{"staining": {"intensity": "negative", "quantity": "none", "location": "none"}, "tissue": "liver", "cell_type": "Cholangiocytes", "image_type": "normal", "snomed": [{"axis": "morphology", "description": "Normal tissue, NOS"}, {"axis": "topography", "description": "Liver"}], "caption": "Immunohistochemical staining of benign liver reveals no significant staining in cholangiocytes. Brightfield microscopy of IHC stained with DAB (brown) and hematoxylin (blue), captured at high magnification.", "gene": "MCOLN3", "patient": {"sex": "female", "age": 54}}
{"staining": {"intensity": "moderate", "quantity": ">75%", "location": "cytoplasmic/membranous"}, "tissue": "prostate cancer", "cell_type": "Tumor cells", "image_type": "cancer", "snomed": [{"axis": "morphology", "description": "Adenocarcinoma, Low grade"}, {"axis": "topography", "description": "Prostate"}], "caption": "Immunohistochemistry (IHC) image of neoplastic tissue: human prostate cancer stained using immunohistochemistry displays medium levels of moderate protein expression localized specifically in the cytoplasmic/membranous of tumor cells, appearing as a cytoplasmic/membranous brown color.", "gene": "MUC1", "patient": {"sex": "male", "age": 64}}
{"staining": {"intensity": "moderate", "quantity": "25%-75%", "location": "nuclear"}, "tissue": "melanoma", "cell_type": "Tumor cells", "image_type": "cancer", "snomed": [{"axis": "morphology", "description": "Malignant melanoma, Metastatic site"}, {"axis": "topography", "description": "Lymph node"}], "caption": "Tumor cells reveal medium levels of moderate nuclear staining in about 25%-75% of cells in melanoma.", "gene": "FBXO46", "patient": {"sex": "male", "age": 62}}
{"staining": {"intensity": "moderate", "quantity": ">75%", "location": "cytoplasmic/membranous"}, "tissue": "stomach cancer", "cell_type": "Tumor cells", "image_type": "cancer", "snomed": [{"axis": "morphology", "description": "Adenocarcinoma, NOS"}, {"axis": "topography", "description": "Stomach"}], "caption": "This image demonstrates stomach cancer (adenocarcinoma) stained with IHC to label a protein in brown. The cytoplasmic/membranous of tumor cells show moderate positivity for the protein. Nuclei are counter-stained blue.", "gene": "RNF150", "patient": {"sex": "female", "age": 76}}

(WORK INSTRUCTIONS)
Down to the final line, the data above must be copied exactly.

(EXPECTED ANSWER)
{"staining": {"intensity": "negative", "quantity": "none", "location": "none"}, "tissue": "liver", "cell_type": "Cholangiocytes", "image_type": "normal", "snomed": [{"axis": "morphology", "description": "Normal tissue, NOS"}, {"axis": "topography", "description": "Liver"}], "caption": "Immunohistochemical staining of benign liver reveals no significant staining in cholangiocytes. Brightfield microscopy of IHC stained with DAB (brown) and hematoxylin (blue), captured at high magnification.", "gene": "MCOLN3", "patient": {"sex": "female", "age": 54}}
{"staining": {"intensity": "moderate", "quantity": ">75%", "location": "cytoplasmic/membranous"}, "tissue": "prostate cancer", "cell_type": "Tumor cells", "image_type": "cancer", "snomed": [{"axis": "morphology", "description": "Adenocarcinoma, Low grade"}, {"axis": "topography", "description": "Prostate"}], "caption": "Immunohistochemistry (IHC) image of neoplastic tissue: human prostate cancer stained using immunohistochemistry displays medium levels of moderate protein expression localized specifically in the cytoplasmic/membranous of tumor cells, appearing as a cytoplasmic/membranous brown color.", "gene": "MUC1", "patient": {"sex": "male", "age": 64}}
{"staining": {"intensity": "moderate", "quantity": "25%-75%", "location": "nuclear"}, "tissue": "melanoma", "cell_type": "Tumor cells", "image_type": "cancer", "snomed": [{"axis": "morphology", "description": "Malignant melanoma, Metastatic site"}, {"axis": "topography", "description": "Lymph node"}], "caption": "Tumor cells reveal medium levels of moderate nuclear staining in about 25%-75% of cells in melanoma.", "gene": "FBXO46", "patient": {"sex": "male", "age": 62}}
{"staining": {"intensity": "moderate", "quantity": ">75%", "location": "cytoplasmic/membranous"}, "tissue": "stomach cancer", "cell_type": "Tumor cells", "image_type": "cancer", "snomed": [{"axis": "morphology", "description": "Adenocarcinoma, NOS"}, {"axis": "topography", "description": "Stomach"}], "caption": "This image demonstrates stomach cancer (adenocarcinoma) stained with IHC to label a protein in brown. The cytoplasmic/membranous of tumor cells show moderate positivity for the protein. Nuclei are counter-stained blue.", "gene": "RNF150", "patient": {"sex": "female", "age": 76}}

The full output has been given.